日本の農薬メーカーランキングTOP10【2024年版】
農薬(農業化学品)は食料安定供給を支える重要な産業です。日本の農薬メーカーは国内市場にとどまらず、グローバルでも高い技術力を発揮しています。本記事では、売上高・市場シェアをもとに日本の農薬メーカーTOP10をご紹介します。
農薬メーカーランキング(農薬事業売上高・国内外シェア総合)
| 順位 | 企業名 | 農薬売上高(概算) | 主力製品・特徴 |
|---|---|---|---|
| 1位 | 住友化学 | 約4,000億円 | 殺虫剤、除草剤、殺菌剤、グローバル展開が強み |
| 2位 | 日本農薬 | 約700億円 | 殺虫剤(フィプロニル系)、除草剤 |
| 3位 | 日産化学 | 約600億円 | 殺虫剤(ネオニコチノイド系)、水稲用農薬 |
| 4位 | クミアイ化学工業 | 約550億円 | 除草剤、殺菌剤、水稲・畑作向け |
| 5位 | 石原産業 | 約400億円 | 殺虫剤(フィプロニル系、スチノフォン) |
| 6位 | 北興化学工業 | 約300億円 | 殺虫剤、殺菌剤、水稲向け農薬 |
| 7位 | 三井化学アグロ | 約280億円 | 除草剤、殺虫剤(三井化学子会社) |
| 8位 | 日本エンバイロケミカルズ | 約200億円 | 衛生用殺虫剤、防疫・害虫防除 |
| 9位 | 保土谷化学工業 | 約180億円 | 殺菌剤、農薬原体・中間体 |
| 10位 | 日本農薬ホールディングス(OAT アグリオ) | 約150億円 | 液体肥料、養液栽培向け製品 |
※売上高は各社公表資料をもとにした概算値です。農薬事業単体の数値と、グループ全体の数値が混在する場合があります。
日本の農薬産業の特徴
高い環境・安全基準への対応力
日本は農薬登録審査が世界でも厳しい部類に入ります。国内メーカーは早くから低毒性・低環境負荷の農薬開発を進めており、この技術力が欧米・アジア市場での競争力につながっています。
水稲向け農薬の強み
アジアの主食である米の栽培に使われる水稲用農薬は、日本メーカーがグローバルで高いシェアを持ちます。特にネオニコチノイド系殺虫剤や除草剤では日本発の成分が世界市場を席巻しています。
注目企業のポイント解説
住友化学:グローバルトップ10入りを目指す巨人
世界の農薬市場ではバイエル・シンジェンタ・コルテバなど外資系大手が上位を占めますが、住友化学は世界7〜10位前後に位置します。アフリカ向けのマラリア防除用蚊帳(オリセットネット)は、農薬技術の応用として世界的に注目されています。
日産化学:ネオニコチノイドのパイオニア
ネオニコチノイド系殺虫剤の初期開発に関与したパイオニア企業の一つ。近年はドローン農業や精密農業との連携を意識した製品開発も進めています。
クミアイ化学工業:農協系の販路を活かした国内シェア
農業協同組合(JA)グループとの深い関係を背景に、国内農薬市場で安定したシェアを維持。水稲・畑作・果樹向けに幅広いラインナップを揃えています。
農薬業界の今後のトレンド
- バイオスティミュラント(生物刺激剤)の台頭:化学農薬に代わる生物由来の植物成長促進剤が注目されており、各社が研究開発を強化しています。

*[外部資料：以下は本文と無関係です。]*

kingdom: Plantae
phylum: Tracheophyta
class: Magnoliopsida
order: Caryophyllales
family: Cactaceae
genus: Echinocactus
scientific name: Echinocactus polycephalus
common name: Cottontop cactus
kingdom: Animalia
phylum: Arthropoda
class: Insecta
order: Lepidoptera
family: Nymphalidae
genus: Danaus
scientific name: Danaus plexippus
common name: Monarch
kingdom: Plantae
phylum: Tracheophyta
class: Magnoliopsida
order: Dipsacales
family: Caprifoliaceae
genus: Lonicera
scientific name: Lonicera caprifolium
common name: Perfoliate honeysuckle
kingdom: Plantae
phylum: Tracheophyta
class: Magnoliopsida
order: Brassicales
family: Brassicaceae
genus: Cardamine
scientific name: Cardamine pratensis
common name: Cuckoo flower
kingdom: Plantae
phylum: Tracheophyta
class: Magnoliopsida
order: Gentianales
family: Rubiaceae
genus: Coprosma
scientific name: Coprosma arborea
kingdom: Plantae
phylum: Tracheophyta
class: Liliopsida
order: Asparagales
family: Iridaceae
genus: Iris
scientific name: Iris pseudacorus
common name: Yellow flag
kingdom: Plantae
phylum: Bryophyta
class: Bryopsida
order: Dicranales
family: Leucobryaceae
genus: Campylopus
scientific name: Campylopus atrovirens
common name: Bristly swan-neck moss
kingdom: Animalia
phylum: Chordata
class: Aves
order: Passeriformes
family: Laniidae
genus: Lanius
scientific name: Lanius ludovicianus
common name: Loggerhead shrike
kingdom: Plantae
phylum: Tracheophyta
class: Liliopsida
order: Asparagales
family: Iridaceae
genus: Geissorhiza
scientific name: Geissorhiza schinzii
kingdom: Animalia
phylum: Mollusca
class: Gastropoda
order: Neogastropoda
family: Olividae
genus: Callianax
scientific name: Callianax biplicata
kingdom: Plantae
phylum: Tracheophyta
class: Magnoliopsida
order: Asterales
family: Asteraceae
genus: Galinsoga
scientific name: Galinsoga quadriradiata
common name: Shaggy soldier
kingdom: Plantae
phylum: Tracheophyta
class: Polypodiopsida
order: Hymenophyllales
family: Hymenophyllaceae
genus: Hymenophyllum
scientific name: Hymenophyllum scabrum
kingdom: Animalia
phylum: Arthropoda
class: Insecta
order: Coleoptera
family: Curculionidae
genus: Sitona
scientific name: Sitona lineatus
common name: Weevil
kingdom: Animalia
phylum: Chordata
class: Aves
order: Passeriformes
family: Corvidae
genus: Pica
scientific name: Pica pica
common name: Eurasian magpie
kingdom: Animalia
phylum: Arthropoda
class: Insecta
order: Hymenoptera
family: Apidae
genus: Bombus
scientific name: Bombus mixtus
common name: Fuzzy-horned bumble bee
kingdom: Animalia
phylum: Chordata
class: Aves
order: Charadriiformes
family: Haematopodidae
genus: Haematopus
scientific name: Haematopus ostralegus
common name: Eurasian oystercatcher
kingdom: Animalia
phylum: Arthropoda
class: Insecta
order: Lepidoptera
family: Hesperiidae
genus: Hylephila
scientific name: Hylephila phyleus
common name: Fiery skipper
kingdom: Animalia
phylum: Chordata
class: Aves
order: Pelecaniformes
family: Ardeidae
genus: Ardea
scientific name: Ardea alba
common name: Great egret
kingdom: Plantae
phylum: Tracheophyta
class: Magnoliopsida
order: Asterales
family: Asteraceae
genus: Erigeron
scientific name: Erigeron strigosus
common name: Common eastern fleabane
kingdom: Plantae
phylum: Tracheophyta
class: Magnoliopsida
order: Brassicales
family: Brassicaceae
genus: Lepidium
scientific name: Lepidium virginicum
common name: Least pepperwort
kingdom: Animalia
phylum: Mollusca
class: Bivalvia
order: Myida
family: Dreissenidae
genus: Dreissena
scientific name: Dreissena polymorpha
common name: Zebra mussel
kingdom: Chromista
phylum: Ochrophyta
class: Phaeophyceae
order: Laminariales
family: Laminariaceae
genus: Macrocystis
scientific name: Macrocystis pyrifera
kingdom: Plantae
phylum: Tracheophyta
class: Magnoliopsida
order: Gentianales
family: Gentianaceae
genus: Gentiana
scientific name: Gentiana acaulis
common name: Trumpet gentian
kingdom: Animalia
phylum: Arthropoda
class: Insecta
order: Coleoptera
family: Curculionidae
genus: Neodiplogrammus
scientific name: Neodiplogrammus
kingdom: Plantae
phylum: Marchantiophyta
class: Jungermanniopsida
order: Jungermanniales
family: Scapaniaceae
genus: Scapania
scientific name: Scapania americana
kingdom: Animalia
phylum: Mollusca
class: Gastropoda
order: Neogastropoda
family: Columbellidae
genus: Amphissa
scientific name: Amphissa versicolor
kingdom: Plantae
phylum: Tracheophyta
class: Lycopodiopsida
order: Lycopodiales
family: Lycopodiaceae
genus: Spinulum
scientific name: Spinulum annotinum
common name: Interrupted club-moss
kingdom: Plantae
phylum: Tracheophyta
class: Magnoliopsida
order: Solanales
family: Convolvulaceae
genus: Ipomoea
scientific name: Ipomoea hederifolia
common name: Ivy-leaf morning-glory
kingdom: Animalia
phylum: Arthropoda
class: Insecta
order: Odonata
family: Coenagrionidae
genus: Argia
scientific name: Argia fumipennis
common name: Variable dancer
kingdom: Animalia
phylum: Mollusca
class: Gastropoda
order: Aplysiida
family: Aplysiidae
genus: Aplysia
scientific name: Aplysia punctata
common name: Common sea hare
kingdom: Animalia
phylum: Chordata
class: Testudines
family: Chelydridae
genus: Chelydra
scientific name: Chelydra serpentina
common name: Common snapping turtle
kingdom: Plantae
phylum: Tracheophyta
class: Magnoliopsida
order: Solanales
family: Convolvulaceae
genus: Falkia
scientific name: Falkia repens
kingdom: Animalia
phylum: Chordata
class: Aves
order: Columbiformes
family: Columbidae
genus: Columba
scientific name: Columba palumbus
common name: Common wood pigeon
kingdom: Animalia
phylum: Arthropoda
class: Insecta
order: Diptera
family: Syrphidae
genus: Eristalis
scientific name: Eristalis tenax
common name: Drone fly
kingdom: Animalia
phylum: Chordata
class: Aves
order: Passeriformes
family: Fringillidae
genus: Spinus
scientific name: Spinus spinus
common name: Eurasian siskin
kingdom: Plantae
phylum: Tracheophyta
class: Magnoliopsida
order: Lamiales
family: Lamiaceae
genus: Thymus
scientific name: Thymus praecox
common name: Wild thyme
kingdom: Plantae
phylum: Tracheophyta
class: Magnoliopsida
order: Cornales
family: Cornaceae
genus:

- AI・デジタル農業との連携:ドローンや衛星データと組み合わせたピンポイント農薬散布技術の開発が進んでいます。
- 規制強化への対応:欧州を中心に農薬の使用規制が厳格化する傾向があり、低リスク農薬や生物農薬への転換が加速しています。
まとめ
日本の農薬メーカーは、高い技術力と厳格な品質管理を武器にグローバル市場での存在感を高めています。特に住友化学は規模・グローバル展開ともに群を抜いており、日本の農薬産業を牽引する存在です。ChemiConnectでは農薬・農業化学分野の最新情報もお届けしていきます。